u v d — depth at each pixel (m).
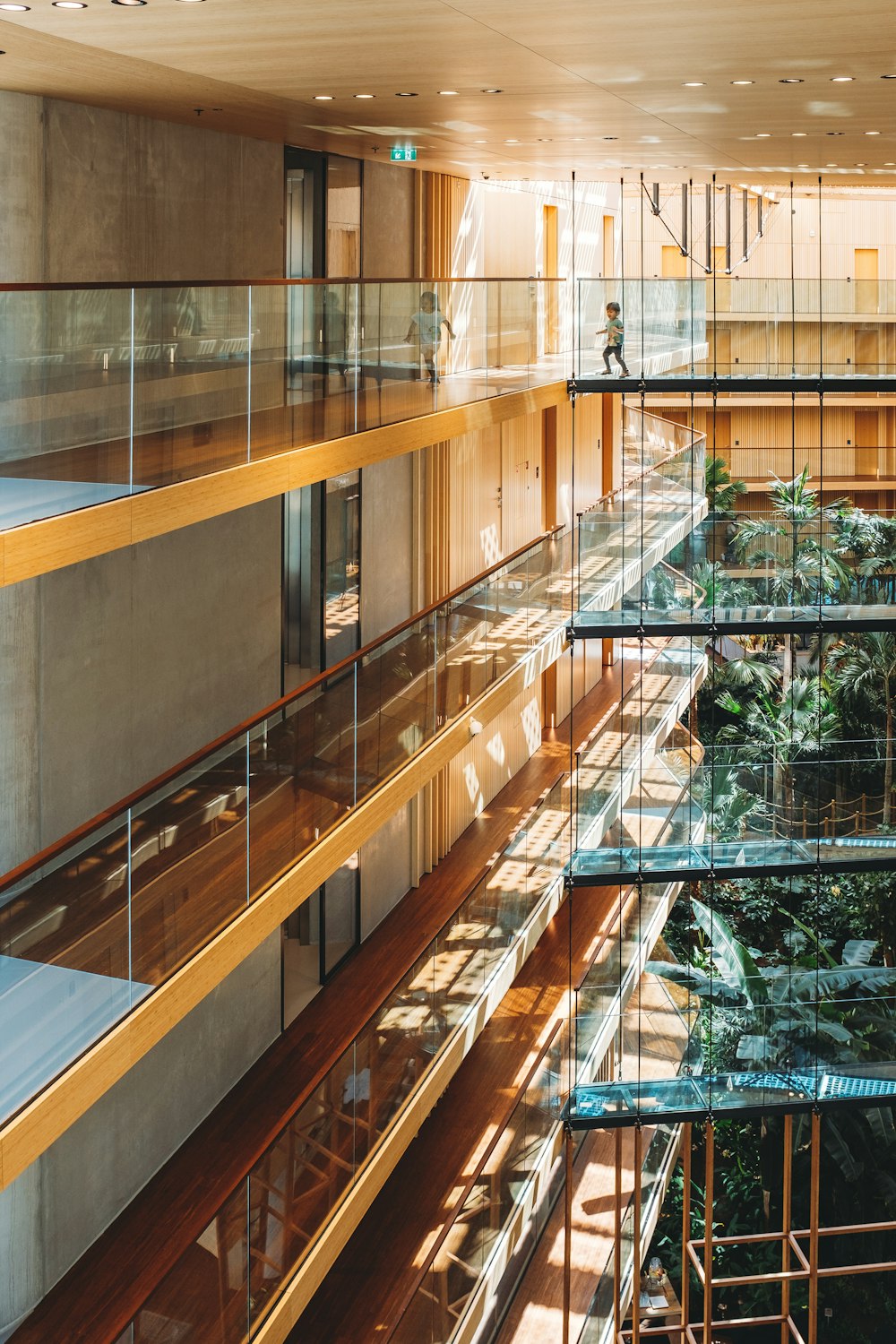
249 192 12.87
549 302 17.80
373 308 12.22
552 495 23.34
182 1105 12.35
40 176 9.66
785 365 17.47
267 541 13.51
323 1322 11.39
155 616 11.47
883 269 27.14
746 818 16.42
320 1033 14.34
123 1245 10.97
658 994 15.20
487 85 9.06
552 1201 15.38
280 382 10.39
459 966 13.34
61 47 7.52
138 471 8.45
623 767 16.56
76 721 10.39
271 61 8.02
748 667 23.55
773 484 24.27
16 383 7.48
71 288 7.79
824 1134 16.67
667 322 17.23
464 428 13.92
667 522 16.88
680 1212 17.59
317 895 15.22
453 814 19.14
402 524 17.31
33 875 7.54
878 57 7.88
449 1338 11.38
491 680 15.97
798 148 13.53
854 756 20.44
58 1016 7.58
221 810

● How to complete this task
Could you reproduce exactly, and only, the lines from the start of the records through the line containing "271 61 8.02", leaving out the pictures?

● Response to the exercise
u v d — depth at each pixel (m).
249 192 12.87
549 302 17.80
373 308 12.22
552 495 23.34
182 1105 12.35
40 176 9.66
785 365 17.47
267 541 13.51
323 1322 11.39
155 616 11.47
883 269 27.14
746 818 16.42
320 1033 14.34
123 1245 10.97
658 994 15.20
487 85 9.06
552 1201 15.38
280 382 10.39
459 966 13.34
61 47 7.52
138 471 8.45
623 767 16.56
76 721 10.39
271 61 8.02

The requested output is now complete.